前回の警告を聞いた人は、神経剤ランキングの動画でウサギの動画をクリックせんかった人やと思うけど、クリックせんでよかったと思っとるやろ。「クリックすべきやったんかな?」って思ってる人もおるかもしれんけど、クリックすべきやなかったんや。これもクリックすべきやないで。でも、見たい人のために説明欄にリンクを貼っとくわ。かなり気持ち悪いで。
さて、これはがんの促進に関わっとるんや。これもARCのグループ1の発がん物質や。これもSランクに入れられるわ。
次は面白いのがいくつかあるで。フェナセチンについて話そか。フェナセチンは痛みを和らげ、熱を下げる薬で、1887年に導入されてから広く使われとったんや。
残念ながら、これは基本的にタイレノールに酸素からエチル基が突き出たものなんや。これがタイレノールの構造で、これがフェナセチンの構造や。
動物モデルでは、フェナセチンには副作用や後遺症として発がん性があることが示されとるんや。ヒトでは、フェナセチンを含む製品が尿路上皮の新生物、特に腎盂の尿路上皮がんと関連付けられた症例報告がたくさんあるんや。
フェナセチンの代謝では、少数の場合にアミンからアセチル基が取れて、パラフェネチジンっていう化学物質ができるんや。これは単にNH2基にパラエトキシ基がついただけのものや。これが実際に発がん性があるんや。だからフェナセチンは前発がん物質なんや。
これはIARCのグループ1の前発がん物質や。これはAランクに入れられるわ。
さあ、本当にひどいのがいくつか残っとるで。マスタードガスについて話そか。
いつかマスタード剤について詳しい動画を作るつもりやけど、硫黄マスタードは、マスタード剤として知られる細胞毒性物質や水疱剤のファミリーに属する化合物や。マスタードガスは水疱剤として戦争で使用された長い歴史があって、そういう物質の中で最もよく研究されとるんや。

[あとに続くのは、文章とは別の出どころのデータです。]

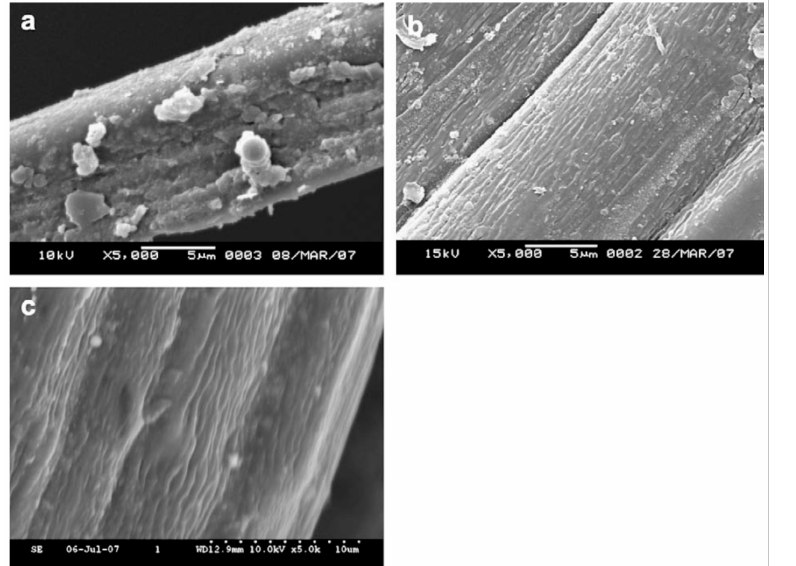
Figure 10. Different methods for fiber modification.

露出した皮膚や肺に大きな水疱を形成することがあって、長期の病気を引き起こし、最終的に死に至ることがあるんや。マスタードガスは極めて毒性が高くて、強力な水疱作用がある。アルキル化能力があるから強力な発がん性があって、汚染された地域が完全に正常に見えることもあるんや。被害者は知らずに24時間以内に高用量を受けることがあるんや。
被害者は激しい痒みと皮膚の刺激を経験するんや。この刺激を治療せんと、物質が皮膚に接触した場所に黄色い液体で満たされた水疱ができ始める可能性があるんや。これらの化学火傷は非常に衰弱させるものや。
それでも、硫黄マスタードは化学療法で使うこともできるんや。化学療法剤についての別の動画を作っとるところで、近いうちに公開できると思うで。
硫黄マスタードは恐ろしいもんや。戦争用の物質で、急性および慢性の問題を引き起こす。極めて発がん性が高い。硫黄マスタードやから、Sランクやな。
あと3つ化学物質が残っとるで。オルト-トルイジンや。オルト-トルイジンは、ハミルトンの薬理学の最初のエピソードで初めて知ったんや。そのエピソードはメタカロンの密造合成について議論しとったんや。
オルト-アミノトルエンは多くの目的で一般的な構成要素やけど、チトクロームP450が媒介するN-水酸化でN-ヒドロキシ-オルト-トルイジンになるんや。これが発がん性代謝物なんや。これは肝臓で形成されて、オルト-ニトロソトルエンに代謝されるか、グルクロン酸や硫酸と結合して血液を通じて尿路に運ばれるんや。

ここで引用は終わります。